A. Pengertian Akal dan Wahyu.
1. Akal.
Akal secara lughawi mempunyai banyak makna, sehingga kata al ‘aql sering disebut sebagai lafazh musytarak, yakni kata yang mempunyai banyak makna. Dalam kamus bahasa Arab Al-munjid Fii Al-lughah Wa’al A’lam, dijelaskan bahwa ‘aqala mempunyai makna adraka (mencapai, mengetahui), fahima (memahami), tadarabba wa tafakkara (merenung dan berfikir). Kata al-‘aqlu sebagai mashdar (akar kata) juga mempunyai arti “nurun nuhaniyyun bihi tudriku al-nafsu ma la tudrikuhu bi al-hawas”, yaitu cahaya ruhani yang dengannya seseorang sanggup mencapai, mengetahui sesuatu yang tidak sanggup dicapai oleh indera. Al-‘aql juga diartikan al-qalb, hati nurani atau hati sanubari.

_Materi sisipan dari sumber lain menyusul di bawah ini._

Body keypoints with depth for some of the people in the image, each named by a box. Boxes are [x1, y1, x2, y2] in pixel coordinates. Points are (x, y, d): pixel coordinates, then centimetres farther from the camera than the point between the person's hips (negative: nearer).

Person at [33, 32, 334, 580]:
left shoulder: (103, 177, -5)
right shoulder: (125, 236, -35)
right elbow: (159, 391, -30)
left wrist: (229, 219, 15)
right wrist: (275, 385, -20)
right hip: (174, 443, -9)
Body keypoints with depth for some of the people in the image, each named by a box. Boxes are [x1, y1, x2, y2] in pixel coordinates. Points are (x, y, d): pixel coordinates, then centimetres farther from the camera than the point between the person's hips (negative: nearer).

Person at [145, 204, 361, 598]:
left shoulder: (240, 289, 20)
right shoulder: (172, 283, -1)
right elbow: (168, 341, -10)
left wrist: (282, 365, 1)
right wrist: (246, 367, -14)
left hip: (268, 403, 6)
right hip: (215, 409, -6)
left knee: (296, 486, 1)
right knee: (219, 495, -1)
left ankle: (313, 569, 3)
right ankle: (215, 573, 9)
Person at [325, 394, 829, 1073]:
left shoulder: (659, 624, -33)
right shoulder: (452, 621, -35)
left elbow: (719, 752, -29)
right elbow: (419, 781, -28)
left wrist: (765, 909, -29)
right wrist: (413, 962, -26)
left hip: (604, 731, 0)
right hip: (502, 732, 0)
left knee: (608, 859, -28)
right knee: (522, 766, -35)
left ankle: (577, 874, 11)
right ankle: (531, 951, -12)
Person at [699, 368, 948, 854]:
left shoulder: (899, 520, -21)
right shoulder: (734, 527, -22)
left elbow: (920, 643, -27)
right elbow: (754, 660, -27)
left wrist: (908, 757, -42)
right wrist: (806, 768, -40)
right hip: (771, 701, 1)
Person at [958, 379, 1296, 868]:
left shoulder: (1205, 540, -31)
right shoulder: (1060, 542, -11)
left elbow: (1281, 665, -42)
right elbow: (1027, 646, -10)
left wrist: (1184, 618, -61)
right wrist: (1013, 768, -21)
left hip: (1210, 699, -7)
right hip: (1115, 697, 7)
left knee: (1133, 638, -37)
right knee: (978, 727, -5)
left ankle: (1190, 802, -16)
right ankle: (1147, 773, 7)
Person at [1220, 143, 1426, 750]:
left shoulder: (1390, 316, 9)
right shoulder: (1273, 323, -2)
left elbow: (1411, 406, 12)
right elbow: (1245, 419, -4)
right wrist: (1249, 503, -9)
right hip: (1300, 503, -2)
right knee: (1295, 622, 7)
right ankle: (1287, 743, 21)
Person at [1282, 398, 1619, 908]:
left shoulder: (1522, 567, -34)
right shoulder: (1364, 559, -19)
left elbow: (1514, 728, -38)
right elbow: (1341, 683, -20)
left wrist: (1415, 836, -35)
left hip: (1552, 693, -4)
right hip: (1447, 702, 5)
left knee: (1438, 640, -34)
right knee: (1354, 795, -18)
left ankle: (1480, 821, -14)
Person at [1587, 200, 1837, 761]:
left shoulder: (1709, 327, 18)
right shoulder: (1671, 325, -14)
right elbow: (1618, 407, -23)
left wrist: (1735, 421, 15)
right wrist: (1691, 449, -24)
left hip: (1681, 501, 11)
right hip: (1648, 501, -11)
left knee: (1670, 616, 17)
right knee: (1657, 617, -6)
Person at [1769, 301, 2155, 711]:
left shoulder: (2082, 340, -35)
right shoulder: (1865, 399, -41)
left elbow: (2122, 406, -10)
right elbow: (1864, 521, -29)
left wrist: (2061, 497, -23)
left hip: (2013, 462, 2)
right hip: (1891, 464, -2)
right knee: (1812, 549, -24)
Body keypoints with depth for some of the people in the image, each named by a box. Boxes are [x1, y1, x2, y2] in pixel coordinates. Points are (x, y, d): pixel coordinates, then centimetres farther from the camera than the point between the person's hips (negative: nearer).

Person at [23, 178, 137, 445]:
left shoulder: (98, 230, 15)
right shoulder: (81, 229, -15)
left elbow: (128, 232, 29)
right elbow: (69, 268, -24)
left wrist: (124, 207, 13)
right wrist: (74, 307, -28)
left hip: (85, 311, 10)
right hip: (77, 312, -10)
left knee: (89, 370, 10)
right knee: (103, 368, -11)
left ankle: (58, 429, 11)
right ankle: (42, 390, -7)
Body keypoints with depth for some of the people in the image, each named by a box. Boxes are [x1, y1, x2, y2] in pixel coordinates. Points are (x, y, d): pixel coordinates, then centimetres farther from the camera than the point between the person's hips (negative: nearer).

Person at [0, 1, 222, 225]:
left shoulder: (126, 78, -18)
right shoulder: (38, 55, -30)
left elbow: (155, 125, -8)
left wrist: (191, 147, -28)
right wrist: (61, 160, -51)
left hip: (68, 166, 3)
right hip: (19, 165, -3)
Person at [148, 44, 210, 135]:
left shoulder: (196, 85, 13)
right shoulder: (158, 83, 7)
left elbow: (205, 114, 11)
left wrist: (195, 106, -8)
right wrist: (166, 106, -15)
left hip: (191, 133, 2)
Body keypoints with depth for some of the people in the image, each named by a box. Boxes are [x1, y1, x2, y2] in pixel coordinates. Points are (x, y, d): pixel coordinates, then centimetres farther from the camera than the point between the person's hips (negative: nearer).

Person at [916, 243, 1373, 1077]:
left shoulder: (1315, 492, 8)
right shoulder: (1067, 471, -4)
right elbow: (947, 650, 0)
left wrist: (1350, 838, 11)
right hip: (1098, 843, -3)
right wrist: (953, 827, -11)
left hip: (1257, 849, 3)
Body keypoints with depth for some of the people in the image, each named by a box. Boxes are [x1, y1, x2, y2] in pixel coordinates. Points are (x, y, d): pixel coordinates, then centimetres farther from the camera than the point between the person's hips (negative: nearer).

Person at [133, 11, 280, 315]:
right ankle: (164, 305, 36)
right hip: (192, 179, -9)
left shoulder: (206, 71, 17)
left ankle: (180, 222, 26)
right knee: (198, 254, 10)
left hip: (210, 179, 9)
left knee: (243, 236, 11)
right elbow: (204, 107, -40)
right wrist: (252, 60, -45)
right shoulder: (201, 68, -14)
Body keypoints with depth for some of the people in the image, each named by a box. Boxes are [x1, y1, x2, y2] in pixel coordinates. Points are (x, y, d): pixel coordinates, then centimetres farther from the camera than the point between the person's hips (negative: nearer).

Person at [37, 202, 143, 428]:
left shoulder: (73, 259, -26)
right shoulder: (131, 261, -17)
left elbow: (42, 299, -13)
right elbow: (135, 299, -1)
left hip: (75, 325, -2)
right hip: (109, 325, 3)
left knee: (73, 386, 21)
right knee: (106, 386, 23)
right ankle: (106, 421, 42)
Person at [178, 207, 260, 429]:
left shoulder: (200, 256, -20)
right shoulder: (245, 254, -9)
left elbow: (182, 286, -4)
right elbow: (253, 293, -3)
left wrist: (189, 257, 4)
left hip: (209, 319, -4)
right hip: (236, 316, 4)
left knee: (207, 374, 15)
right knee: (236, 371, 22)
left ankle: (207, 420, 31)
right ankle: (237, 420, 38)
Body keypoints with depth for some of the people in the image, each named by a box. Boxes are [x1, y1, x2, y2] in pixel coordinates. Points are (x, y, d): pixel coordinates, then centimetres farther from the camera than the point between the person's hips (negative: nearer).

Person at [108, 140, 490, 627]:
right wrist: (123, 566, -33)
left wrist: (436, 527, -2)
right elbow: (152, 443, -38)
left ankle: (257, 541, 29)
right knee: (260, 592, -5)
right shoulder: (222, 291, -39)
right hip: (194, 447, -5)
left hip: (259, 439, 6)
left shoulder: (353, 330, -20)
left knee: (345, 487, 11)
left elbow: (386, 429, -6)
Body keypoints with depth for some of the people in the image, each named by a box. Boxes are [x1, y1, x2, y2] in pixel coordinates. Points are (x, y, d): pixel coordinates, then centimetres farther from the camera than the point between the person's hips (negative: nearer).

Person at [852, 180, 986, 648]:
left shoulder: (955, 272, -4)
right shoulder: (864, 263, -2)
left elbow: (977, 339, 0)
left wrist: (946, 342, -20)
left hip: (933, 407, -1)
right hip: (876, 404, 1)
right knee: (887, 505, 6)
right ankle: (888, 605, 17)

Menurut Imam Al-ghazali didalam kitabnya Ihya’ ‘Ulumuddin mendefinisikan bahwa budi yakni sumber ilmu, kawasan terbit dan dasar ilmu. Ilmu itu berjalan dari padanya menyerupai jalannya buah dari pohon, cahaya dari matahari, dan penglihatan dari mata.
2. Wahyu.
Menurut Muhammad Abduh dalam Risalatut Tauhid beropini bahwa wahyu yakni pengetahuan yang di dapatkan oleh seseorang dalam dirinya sendiri disertai iman bahwa semua itu tiba dari Allah Swt, baik melalui mediator maupun tanpa perantara. Baik berubah menjadi menyerupai bunyi yang masuk dalam pendengaran ataupun lainnya. Dalam Islam wahyu atau sabda Tuhan yang disampaikan kepada Nabi Muhaammad Saw terkumpul semuanya dalam Al-Qur’an.
B. Akal dan Wahyu Menurut Aliran Kalam.
1) Menurut Aliran Mu’tazilah.
Bahwa sebelum tiba wahyu, budi sanggup dijadikan pedoman dalam memilih apa yang baik dan apa yang buruk, sehingga melaksanakan pikiran sehat yakni wajib, alasannya dengan pikiran sehat yang mendalam sanggup mengetahui kewajiban-kewajiban. Dari empat persoalan tersebut di atas, bagi anutan Mu’tazilah sanggup diketahui melalui akal.
2) Menurut Aliran Asy’ariyah.
Imam Asy’ari menjelaskan bahwa, wahyu lah yang memilih baik dan buruk, memilih kewajiban terhadap Tuhan dan kewajiban melaksanakan yang baik dan menjauhi yang buruk. Akal tidak berperan dalam hal tersebut, sehingga jika dikatakan bohong itu yakni jelek alasannya wahyu lah yang menetapkannya.
3) Aliran Maturidiyah.
Antara Abu Mansur dengan al-Bazdawi berbeda. Abu Mansur menjelaskan bahwa, Akal sanggup mengetahui Tuhan, baik dan jelek serta mengetahui kewajiban terhadap Tuhan, akan tetapi wahyu lah yang menetapkannya. Begitu pula tidak semua yang baik dan jelek diketahui budi sehingga sangat dibutuhkan wahyu. Termasuk menjelaskan kewajiban melaksanakan yang baik dan menjauhi yang buruk. Sedangkan al-Bazdawi beropini bahwa, semua pengetahuan sanggup dicapai oleh budi sedang kewajiban-kewajiban diketahui melalui wahyu.
Demikianlah sahabat bacaan madani ulasan wacana budi dan wahyu berdasarkan anutan Mu’tazilah, anutan Asy’ariyah dan Maturidiyah. Sumber buku Ilmu Kalam Kelas X MA Kementerian Agama Republik Indonesia, 2014. Kunjungilah selalu etikahidupmuslim.blogspot.com semoga bermanfaat. Aamiin.